Microsurgery: Transplantation and Replantation by Harry J. Buncke, MD, et al.
  Table of Contents / Chapter 45:
Direct Surgery of Traumatic Lesions of the Brachial Plexus

Between 1970 and 1980, this surgical field was intensely developed by European teams and a few Japanese teams. Because of Narakas' initiative in Kleinert's and Kutz's center in Louisville, Kentucky,8 this type of surgery reached the United States.

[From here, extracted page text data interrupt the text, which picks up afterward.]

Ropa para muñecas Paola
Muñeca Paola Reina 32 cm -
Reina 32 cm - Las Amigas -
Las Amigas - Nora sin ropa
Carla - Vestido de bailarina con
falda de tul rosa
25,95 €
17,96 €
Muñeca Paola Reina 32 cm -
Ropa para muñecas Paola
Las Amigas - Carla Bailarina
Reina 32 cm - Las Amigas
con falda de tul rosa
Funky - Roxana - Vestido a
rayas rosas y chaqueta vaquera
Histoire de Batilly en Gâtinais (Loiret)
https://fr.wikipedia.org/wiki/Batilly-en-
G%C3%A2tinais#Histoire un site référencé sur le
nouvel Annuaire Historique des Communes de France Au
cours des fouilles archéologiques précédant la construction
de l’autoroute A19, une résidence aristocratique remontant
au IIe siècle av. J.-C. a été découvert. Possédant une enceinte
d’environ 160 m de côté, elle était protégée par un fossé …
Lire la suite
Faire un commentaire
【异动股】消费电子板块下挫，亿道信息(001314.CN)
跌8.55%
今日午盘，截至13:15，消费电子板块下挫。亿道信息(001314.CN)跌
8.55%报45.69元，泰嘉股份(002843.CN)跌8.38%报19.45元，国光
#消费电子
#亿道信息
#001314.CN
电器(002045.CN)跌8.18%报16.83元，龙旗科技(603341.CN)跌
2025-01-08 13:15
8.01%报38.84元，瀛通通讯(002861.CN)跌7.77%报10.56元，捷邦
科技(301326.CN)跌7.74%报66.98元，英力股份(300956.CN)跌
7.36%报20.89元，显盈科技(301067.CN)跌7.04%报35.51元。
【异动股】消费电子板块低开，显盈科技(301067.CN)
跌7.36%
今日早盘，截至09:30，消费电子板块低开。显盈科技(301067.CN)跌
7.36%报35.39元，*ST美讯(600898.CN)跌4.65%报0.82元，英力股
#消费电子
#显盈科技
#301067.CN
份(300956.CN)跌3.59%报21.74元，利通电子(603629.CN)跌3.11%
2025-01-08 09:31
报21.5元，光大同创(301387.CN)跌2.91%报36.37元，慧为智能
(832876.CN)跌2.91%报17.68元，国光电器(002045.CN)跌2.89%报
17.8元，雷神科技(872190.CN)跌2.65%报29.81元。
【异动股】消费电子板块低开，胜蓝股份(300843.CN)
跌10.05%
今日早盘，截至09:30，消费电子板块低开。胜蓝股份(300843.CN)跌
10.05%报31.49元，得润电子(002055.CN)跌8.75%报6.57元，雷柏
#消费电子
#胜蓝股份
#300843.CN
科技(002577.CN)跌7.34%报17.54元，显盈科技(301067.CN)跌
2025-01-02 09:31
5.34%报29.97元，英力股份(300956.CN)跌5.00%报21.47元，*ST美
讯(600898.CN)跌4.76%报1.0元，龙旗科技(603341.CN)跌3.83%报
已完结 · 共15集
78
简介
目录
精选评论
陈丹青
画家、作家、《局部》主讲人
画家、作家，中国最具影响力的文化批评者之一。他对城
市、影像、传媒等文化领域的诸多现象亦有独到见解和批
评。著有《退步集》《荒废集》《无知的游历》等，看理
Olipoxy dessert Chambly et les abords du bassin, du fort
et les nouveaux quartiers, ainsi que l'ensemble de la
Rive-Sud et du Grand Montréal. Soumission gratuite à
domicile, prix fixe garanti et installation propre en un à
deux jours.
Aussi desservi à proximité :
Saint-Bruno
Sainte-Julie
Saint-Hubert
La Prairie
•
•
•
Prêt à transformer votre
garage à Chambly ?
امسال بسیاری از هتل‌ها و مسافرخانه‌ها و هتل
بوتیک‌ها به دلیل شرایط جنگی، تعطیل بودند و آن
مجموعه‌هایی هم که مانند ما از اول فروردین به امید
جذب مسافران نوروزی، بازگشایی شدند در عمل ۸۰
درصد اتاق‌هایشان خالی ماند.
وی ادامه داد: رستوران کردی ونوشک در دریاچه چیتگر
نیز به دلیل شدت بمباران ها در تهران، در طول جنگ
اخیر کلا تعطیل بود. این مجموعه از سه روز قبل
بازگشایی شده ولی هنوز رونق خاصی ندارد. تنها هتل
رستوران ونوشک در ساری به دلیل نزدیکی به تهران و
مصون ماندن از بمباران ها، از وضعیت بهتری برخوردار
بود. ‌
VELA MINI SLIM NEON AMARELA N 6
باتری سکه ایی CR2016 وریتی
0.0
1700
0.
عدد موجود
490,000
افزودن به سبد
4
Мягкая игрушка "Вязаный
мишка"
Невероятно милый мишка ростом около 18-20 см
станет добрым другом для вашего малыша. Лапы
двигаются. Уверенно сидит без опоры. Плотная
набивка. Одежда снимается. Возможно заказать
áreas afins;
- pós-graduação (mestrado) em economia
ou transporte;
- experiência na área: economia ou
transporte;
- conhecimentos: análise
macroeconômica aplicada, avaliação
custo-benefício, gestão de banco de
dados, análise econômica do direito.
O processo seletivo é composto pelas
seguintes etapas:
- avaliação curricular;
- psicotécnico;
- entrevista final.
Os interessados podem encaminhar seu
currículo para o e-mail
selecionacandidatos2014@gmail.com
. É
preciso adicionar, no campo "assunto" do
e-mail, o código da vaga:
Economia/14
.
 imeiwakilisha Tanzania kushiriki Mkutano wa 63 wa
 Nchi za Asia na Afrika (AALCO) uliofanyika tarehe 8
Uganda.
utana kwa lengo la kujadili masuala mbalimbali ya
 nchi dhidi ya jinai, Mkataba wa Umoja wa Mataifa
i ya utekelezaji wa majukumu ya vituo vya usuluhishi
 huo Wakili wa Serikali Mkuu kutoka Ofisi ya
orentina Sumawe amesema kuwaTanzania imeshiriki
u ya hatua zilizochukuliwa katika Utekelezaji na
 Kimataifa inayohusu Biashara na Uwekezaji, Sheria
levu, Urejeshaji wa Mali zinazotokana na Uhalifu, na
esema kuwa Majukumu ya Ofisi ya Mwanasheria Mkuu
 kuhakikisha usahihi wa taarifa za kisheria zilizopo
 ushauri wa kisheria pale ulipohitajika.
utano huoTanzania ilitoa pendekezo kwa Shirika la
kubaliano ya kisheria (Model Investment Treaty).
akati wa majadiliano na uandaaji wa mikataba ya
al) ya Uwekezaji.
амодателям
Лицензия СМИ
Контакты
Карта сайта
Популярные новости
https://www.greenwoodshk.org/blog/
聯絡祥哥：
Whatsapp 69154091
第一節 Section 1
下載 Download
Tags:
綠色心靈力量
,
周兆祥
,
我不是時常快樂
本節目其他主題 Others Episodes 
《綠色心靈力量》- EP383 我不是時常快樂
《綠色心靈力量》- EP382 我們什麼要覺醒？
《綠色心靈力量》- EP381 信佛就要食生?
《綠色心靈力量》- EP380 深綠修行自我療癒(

The accumulation of clinical data from all the European teams bearing on several thousands of operated cases has allowed comparison and evaluation of various techniques. At the present time, direct surgery of the brachial plexus yields results that are still inconsistent as far as motoricity is concerned; however, it has already increased our knowledge of the physiology and function of the upper limb. This, in turn, has helped shape a strategy for prioritized repair of muscle groups that are fundamentally important for upper limb function. Furthermore, this type of surgery has brought comfort to patients who experienced pain following brachial plexus rupture or avulsion. Although direct surgery is a difficult and lengthy procedure for the surgeon, who may feel quite alone, the patient benefits from the help and advice of the whole team. The main goals of the endeavor are to maintain the upper limb in satisfactory trophic condition during the period of nerve regeneration, and to assess as early as possible the ability of the patient to resume work.